Olivier Assayas' New Sophisticated French Film Is About the Decrease in Sophistication 

click to enlarge Juliette Binoche as "Selena" and Vincent Macaigne as "Léonard Spiegel" in Olivier Assayas's Non-Fiction.

COURTESY OF IFC FILMS

Juliette Binoche as "Selena" and Vincent Macaigne as "Léonard Spiegel" in Olivier Assayas's Non-Fiction.

Olivier Assayas, perhaps the greatest living French filmmaker as well as the least predictable, has often addressed transformation in media and the shifting nature of ideas and communication, usually with a sense of reserve bordering on cynicism. He's explored addiction, radical politics and video games, made a five-hour epic about terrorism (Carlos) as well as Bergman-esque family dramas (Summer Hours) and even set a Henry James-like ghost story in the age of text messaging (Personal Shopper), always balancing the drama with a heady flow of ideas. His latest film, Non-Fiction, continues that tradition of cerebral humanism with a remarkable timeliness. It's a comedy of manners set against the uncouth immediacy of online communication.

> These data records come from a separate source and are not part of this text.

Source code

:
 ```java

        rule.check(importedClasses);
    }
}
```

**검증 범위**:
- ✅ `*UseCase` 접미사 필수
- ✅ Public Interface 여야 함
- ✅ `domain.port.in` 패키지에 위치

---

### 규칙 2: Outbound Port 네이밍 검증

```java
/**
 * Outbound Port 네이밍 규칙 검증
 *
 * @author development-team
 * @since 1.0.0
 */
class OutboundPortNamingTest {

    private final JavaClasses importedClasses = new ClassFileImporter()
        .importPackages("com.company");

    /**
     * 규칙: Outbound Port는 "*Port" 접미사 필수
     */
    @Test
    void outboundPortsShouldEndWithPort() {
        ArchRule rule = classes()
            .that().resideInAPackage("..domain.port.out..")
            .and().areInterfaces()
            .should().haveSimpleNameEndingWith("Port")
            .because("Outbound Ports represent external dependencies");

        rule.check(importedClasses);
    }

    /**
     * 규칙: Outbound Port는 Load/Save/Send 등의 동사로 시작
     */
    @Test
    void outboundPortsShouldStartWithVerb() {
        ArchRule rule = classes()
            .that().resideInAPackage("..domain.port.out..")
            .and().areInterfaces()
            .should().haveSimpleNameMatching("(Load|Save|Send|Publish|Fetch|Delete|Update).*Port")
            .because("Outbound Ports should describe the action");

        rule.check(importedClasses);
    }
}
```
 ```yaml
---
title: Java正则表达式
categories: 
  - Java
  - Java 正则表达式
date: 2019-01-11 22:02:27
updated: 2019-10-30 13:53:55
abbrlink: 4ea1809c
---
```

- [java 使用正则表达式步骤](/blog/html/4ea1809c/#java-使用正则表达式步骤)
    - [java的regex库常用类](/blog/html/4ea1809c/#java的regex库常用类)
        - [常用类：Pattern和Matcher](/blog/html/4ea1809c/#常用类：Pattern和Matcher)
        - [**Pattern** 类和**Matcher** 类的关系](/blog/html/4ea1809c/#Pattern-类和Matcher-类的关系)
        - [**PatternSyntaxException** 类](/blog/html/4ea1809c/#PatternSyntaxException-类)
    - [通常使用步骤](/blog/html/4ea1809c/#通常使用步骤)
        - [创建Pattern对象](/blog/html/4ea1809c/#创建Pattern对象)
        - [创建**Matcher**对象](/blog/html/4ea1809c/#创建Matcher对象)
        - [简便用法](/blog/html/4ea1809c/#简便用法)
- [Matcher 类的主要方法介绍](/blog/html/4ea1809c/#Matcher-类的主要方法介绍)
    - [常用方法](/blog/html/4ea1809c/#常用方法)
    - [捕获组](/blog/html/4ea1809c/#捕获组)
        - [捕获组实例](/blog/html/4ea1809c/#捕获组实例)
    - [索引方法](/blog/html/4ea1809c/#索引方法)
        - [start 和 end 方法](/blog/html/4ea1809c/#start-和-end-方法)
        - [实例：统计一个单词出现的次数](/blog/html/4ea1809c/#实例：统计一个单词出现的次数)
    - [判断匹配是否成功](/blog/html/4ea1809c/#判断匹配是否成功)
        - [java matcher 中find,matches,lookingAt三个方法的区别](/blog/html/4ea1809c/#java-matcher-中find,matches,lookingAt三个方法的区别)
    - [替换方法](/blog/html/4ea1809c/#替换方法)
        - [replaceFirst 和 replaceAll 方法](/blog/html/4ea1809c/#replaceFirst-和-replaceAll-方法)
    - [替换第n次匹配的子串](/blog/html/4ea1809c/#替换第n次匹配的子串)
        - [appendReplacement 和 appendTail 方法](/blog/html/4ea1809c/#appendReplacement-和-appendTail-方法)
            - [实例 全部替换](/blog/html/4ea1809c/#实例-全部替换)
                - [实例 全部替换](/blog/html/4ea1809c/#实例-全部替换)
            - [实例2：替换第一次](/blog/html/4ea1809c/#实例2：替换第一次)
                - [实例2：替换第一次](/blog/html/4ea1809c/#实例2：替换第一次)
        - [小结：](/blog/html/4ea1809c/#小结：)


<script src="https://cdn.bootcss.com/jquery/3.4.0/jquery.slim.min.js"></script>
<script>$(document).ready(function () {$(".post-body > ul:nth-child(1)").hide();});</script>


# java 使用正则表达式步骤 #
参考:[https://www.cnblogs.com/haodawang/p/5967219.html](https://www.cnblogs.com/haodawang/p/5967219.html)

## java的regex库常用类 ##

Alain (Guillaume Canet) is a publisher whose investors expected e-books to swallow the industry, but romantically clings to the virtues of their on-the-shelf precursors. His actress wife Selena (Juliette Binoche) has a recurring role on a cop show called Collusion — a running joke has her insisting that she plays a "crisis management expert," not a cop — but she'd rather be playing the classics. Their friend Léonard (Vincent Macaigne) is a novelist who is surprised to learn than his autobiographical tales of sexual adventures have suddenly been deemed inappropriate by the anonymous voices of the blogosphere. Léonard's wife Valerie (Nora Hamzawi) is working on a political campaign but is frustrated by the belief that integrity and idealism are perceived as a kind of performance.

In other words, they're all sophisticated and intelligent Parisians facing the unfortunate truth that sophistication and intelligence don't carry much weight in a society in which Twitter is considered, in the words of one character, "modern-day haiku," and the loudest or fastest comment outranks the considered opinion.

Taken only at the level of its simple narrative, the film could be reduced to the kind of bed-swapping romance that was once French cinema's calling card to American audiences. Selena is sleeping with Léonard (who avoids suspicion by dropping hints that the TV-star love interest of his latest book is a popular talk show host), while Alain is sleeping with Laure, the young woman guiding his company's digital transition. While they all express concern about the implications of their tangled romantic paths, they also manage to shrug them off with little regret; it's just part of their flawed human natures. (When Léonard confesses his infidelity to his wife, she reminds him that he's already revealed it in his novel.)

The twists and turns of love and marriage are ultimately mere structural devices to hold up Assayas' more pressing concern. Non-Fiction is a cautionary statement, a broadside about the limitations of "new media" and the difficulty of resisting the consumerist/conformist culture it has created. The four protagonists — most vocally, Alain — find themselves in a world where ideas have been replaced by dogmatic reactions, where superficiality is encouraged and faux outrage is the favored, automatic response. (At a book signing, audience members whose sole knowledge of his book come from what they're seen in blogs accuse Léonard of having appropriated the lives of his characters and eliminating their right to tell their own story.) The arguments tend to be a little lopsided, but the admonitory tone of Non-Fiction is well-earned.

Assayas doesn't provide a solution, but he wants to sound the alarm about the digital world's tendency toward groupthink and its relentless marketing of novelty. Faced with an online culture where anyone with a cellphone camera can become an "influencer" and the Next Big Thing has a shelf life of about seventeen hours, Alain rightfully observes that "addiction is our new default setting."

This is not to suggest that Non-Fiction is a lengthy Luddite screed or a hysterical anti-tech sermon. Assayas' films may be brimming with ideas, but they're always placed in the believable context of his characters. He's not a grumpy old crank muttering his disenchantment with social media; he's showing how real people and real social environments respond to it, sometimes with alarm, but more often with understanding and humor. (There's a brief, memorable discussion of the relative cultural weight of Michael Haneke's The White Ribbon and Star Wars: The Force Awakens.) Like most of Assayas' work, Non-Fiction is spontaneous, lively and uncannily relevant. It's an engaging and intelligent film that assumes the same of the viewer.